This isn't going on now at work, but it has at times in the past years.
Doesn't it seem like no matter how much work you did, some jackass will still find something you didn't do. Anyone can think of something that wasn't done. But's that's what you have to hear. It's never what you did. It's what you didn't do. No "hey thanks for the good job". I don't really need a pat on the back, but don't you hate when you know you did a fantastic job, you're feeling good walking out of the store at the end of the day and the following day you return only to hear "you didn't do....".
Yeah been there too. I think it's a management technique to instill a feeling of inadequacy in the employee to keep pushing for more production. It works a lot of the time too.
If you know you did well, learn to know that that is enough.
I'm very lucky i guess after I hear these statements. I have been with the company I work for now for almost 11 yrs. Have had maybe 2 cranky managers during this time period. I find most have been very appreciative. I do agree with you, I does feel good to get that THANK-YOU or YOU DID A GREAT JOB!!

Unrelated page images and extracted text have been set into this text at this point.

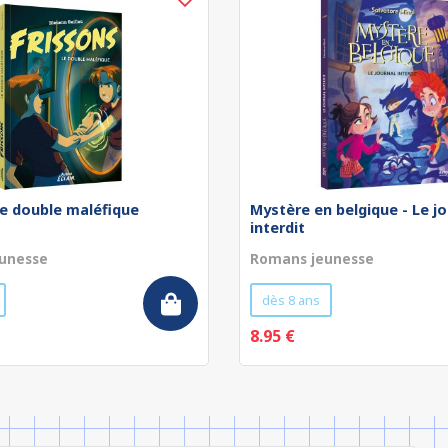
Le double maléfique
Mystère en belgique - Le jo
interdit
unesse
Romans jeunesse
dès 8 ans
8.95 €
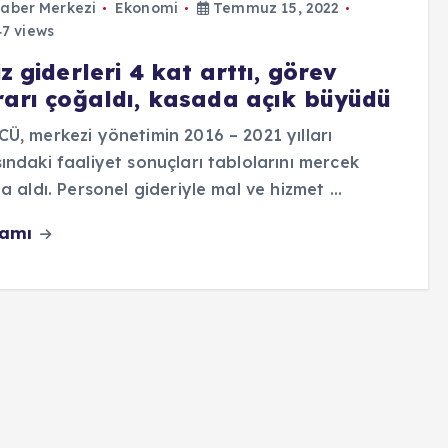
aber Merkezi
Ekonomi
Temmuz 15, 2022
7 views
z giderleri 4 kat arttı, görev
rarı çoğaldı, kasada açık büyüdü
Ü, merkezi yönetimin 2016 – 2021 yılları
ındaki faaliyet sonuçları tablolarını mercek
na aldı. Personel gideriyle mal ve hizmet …
vamı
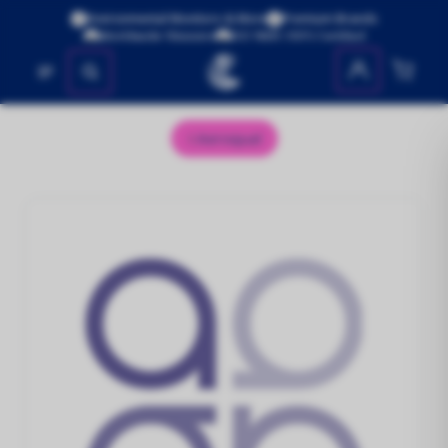
Environmental Monitors & More
Premium Brands
Worldwide Shipping
ISO 9001:2015 Certified
No se encontraron productos
Aeroqual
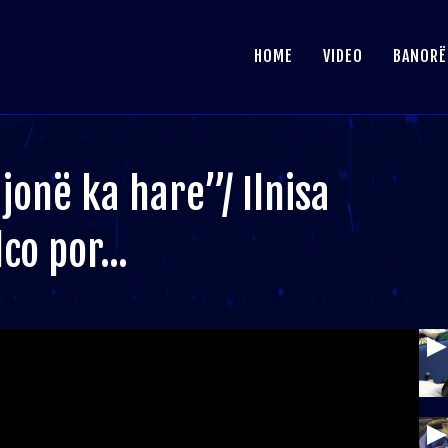
HOME
VIDEO
BANORË
onë ka hare”/ Ilnisa
co por...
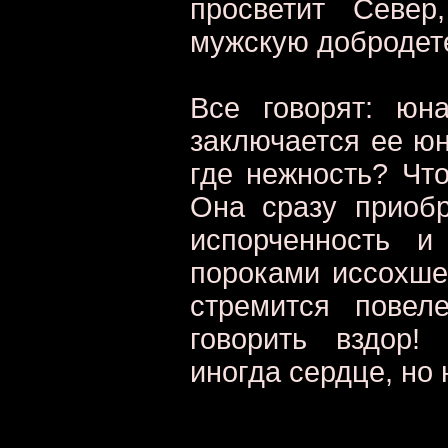
просветит Север
мужскую добродете
Все говорят: юн
заключается ее юн
где нежность? Что
Она сразу приоб
испорченность и
пороками иссохшег
стремится повел
говорить вздор!
иногда сердце, но 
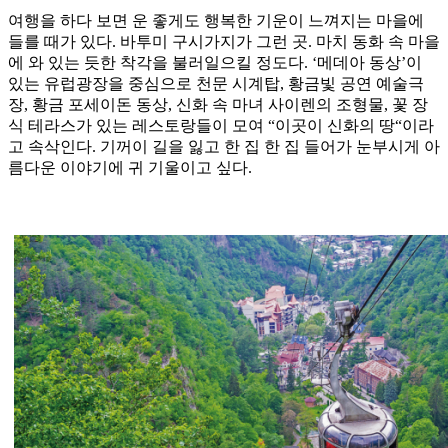
여행을 하다 보면 운 좋게도 행복한 기운이 느껴지는 마을에
들를 때가 있다. 바투미 구시가지가 그런 곳. 마치 동화 속 마을
에 와 있는 듯한 착각을 불러일으킬 정도다. ‘메데아 동상’이
있는 유럽광장을 중심으로 천문 시계탑, 황금빛 공연 예술극
장, 황금 포세이돈 동상, 신화 속 마녀 사이렌의 조형물, 꽃 장
식 테라스가 있는 레스토랑들이 모여 “이곳이 신화의 땅“이라
고 속삭인다. 기꺼이 길을 잃고 한 집 한 집 들어가 눈부시게 아
름다운 이야기에 귀 기울이고 싶다.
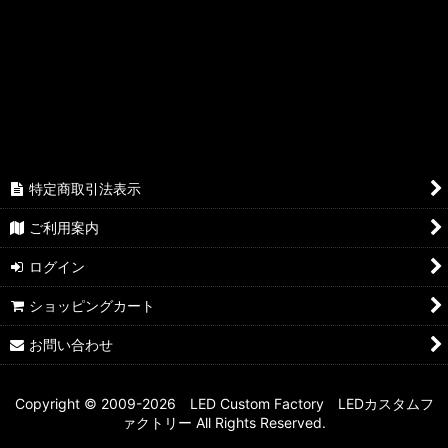
絞り込む
特定商取引法表示
ご利用案内
ログイン
ショッピングカート
お問い合わせ
Copyright © 2009-2026 LED Custom Factory LEDカスタムフ
ァクトリー All Rights Reserved.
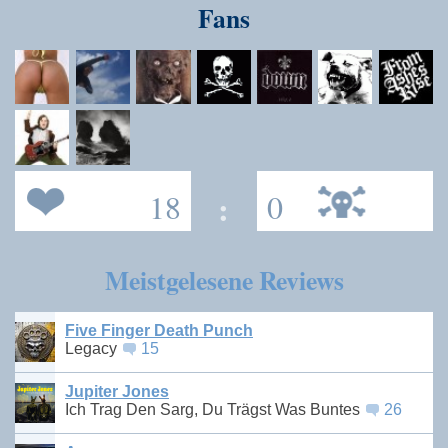
Fans
18
:
0
Meistgelesene Reviews
Five Finger Death Punch
Legacy
15
Jupiter Jones
Ich Trag Den Sarg, Du Trägst Was Buntes
26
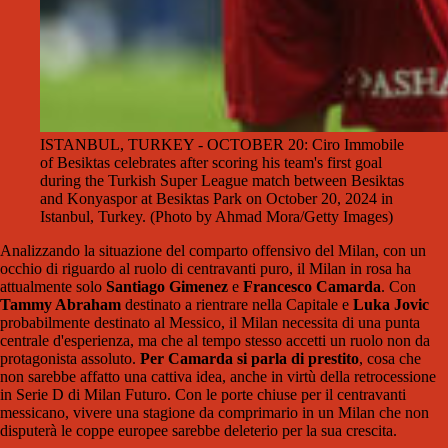
ISTANBUL, TURKEY - OCTOBER 20: Ciro Immobile
of Besiktas celebrates after scoring his team's first goal
during the Turkish Super League match between Besiktas
and Konyaspor at Besiktas Park on October 20, 2024 in
Istanbul, Turkey. (Photo by Ahmad Mora/Getty Images)
Analizzando la situazione del comparto offensivo del Milan, con un
occhio di riguardo al ruolo di centravanti puro, il Milan in rosa ha
attualmente solo
Santiago Gimenez
e
Francesco Camarda
. Con
Tammy Abraham
destinato a rientrare nella Capitale e
Luka Jovic
probabilmente destinato al Messico, il Milan necessita di una punta
centrale d'esperienza, ma che al tempo stesso accetti un ruolo non da
protagonista assoluto.
Per Camarda si parla di prestito
, cosa che
non sarebbe affatto una cattiva idea, anche in virtù della retrocessione
in Serie D di Milan Futuro. Con le porte chiuse per il centravanti
messicano, vivere una stagione da comprimario in un Milan che non
disputerà le coppe europee sarebbe deleterio per la sua crescita.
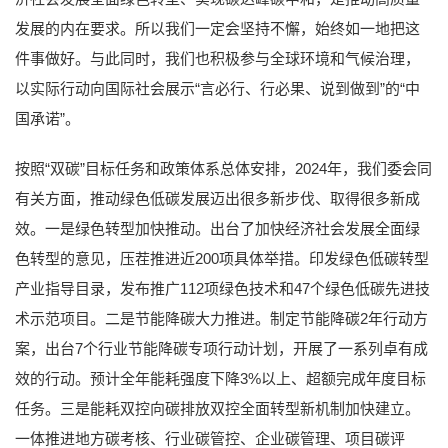
发展的内在要求。所以我们一定会坚持不懈，始终如一地把这
件事做好。与此同时，我们也积极参与全球环境和气候治理，
以实际行动向国际社会展示“言必行、行必果、说到做到”的“中
国承诺”。
按照“双碳”目标任务和政策体系总体安排，2024年，我们委会同
有关方面，推动绿色低碳发展迈出很多新步伐、取得很多新成
效。一是绿色转型加快推动。出台了加快经济社会发展全面绿
色转型的意见，压茬推进近200项具体举措。印发绿色低碳转型
产业指导目录，发布推广112项绿色技术和47个绿色低碳先进技
术示范项目。二是节能降碳大力推进。制定节能降碳2年行动方
案，出台7个行业节能降碳专项行动计划，开展了一系列卓有成
效的行动。预计全年能耗强度下降3%以上、超额完成年度目标
任务。三是能耗双控向碳排放双控全面转型新机制加快建立。
一体推进地方碳考核、行业碳管控、企业碳管理、项目碳评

I rent my extra room to a lady who is a meat clerk at a local store (not the same as mine). They have an "out of control" supervisor who yells a lot. This is hard believe, but he supposedly even yells on his phone message sometimes. The meat manager or assistant, and the meat wrapper are supposed to call the supervisor's number each morning to hear a recorded message and sometimes he's yelling there. Anyway, my renter said that the other day, they were in pretty good shape, everyone is working hard to keep up, but things were good. All of a sudden the supervisor starts yelling at them because the shrimp were not all laid out the same direction. The seafood is in a conventional case. These were large shrimp (10 -12) and admittedly they would have been easy to lay out straight, I guess it was only one pound, but this guy went nuts just screaming out of control.
I always tell My crew "Good job" at least twice a week. I don't have a sreaming superviser,nor am I one.( I am the boss in the mt. dept!) because if I did, they would have something to scream about. I told one if he ever screamed at me again, I would do him in, and he stayed away from me for a long time! He wouldn't even go to his car by himself when he left at night thought I would be waiting for him. Another thing is if someone likes to find fault with my work and they aren't doing it, I tell them I like My way of doing it better than your way of not doing it!! Sorry I'm a little mouthy!! G.W
How about the days when everything goes right? When every job just seems to flow into the next one? When the customers are reasonable and appreciative? We were a little short-handed last weekend and it turned out ot be busier than expected. I was the only cutter so I just put my head down and cut. We have a very good, experienced wrapper and she's very hard to bury--especially with one cutter. Well I had her down five racks by noon. At the end of the day I walked out the door (on time) and the manger calls me over and shakes his head. "That was one awesome job of meat-cutting today. Thank you so much." Sometimes, despite it all, I really love this job...
I try to remember to tell my crew thanks every day when they leave, BUT I do take the time when we have very good weeks to show them the numbers, sales, % of volume how much we are up over last year, last month. And tell them, Thanks, I couldn't have done it with out you. It takes a team to get it.
bikeshooter called it " management technique " I have always called it "superviser psychology" and fell for it for years, till maybe mid 20's. In my good years they use to call me " super star " when one of them would come on me with some of that crap, like super star you didn't do this or that, I would wink at them and say, O well, even OJ has a bad day ever now and then and I would just walk off, would piss them off lolol And yes I was a smart a-- in those days, still am lolol
A few months I was doing a special order for a customer. Kabobs. I usually am the one to do what I am told, without question. But we had been told to cut the cubes of beef so small that you'd have to nibble at them so you wouldn't bite into the stick. So I made my cubes the way the other cutters, and the assistant manager knew how we should be doing them. A good portion of meat. Granted we make more money off of the veggies, but when that customer gets home and the kabob is 95% green peppers they're probably not going to buy that 7.99/lb kabob anymore. Anyways, the store owner came through and said those looked perfect, infront of everybody back there. And that made me feel really good, and I told him that it meant a lot to me. And he said the way they had been done before they were getting too burnt and there wasn't enough meat on there. He left the shop and a few minutes later the meat manager walked in. Said it wasn't ::store name here:: quality, and that the cubes should have been smaller. My assistant manager chimed in and said the store owner had just walked in and said thats how he wanted them, and they were perfect. That made the feel been better. :) In my opinion a happy crew will do more for you than a crew who has had there morale beaten to death.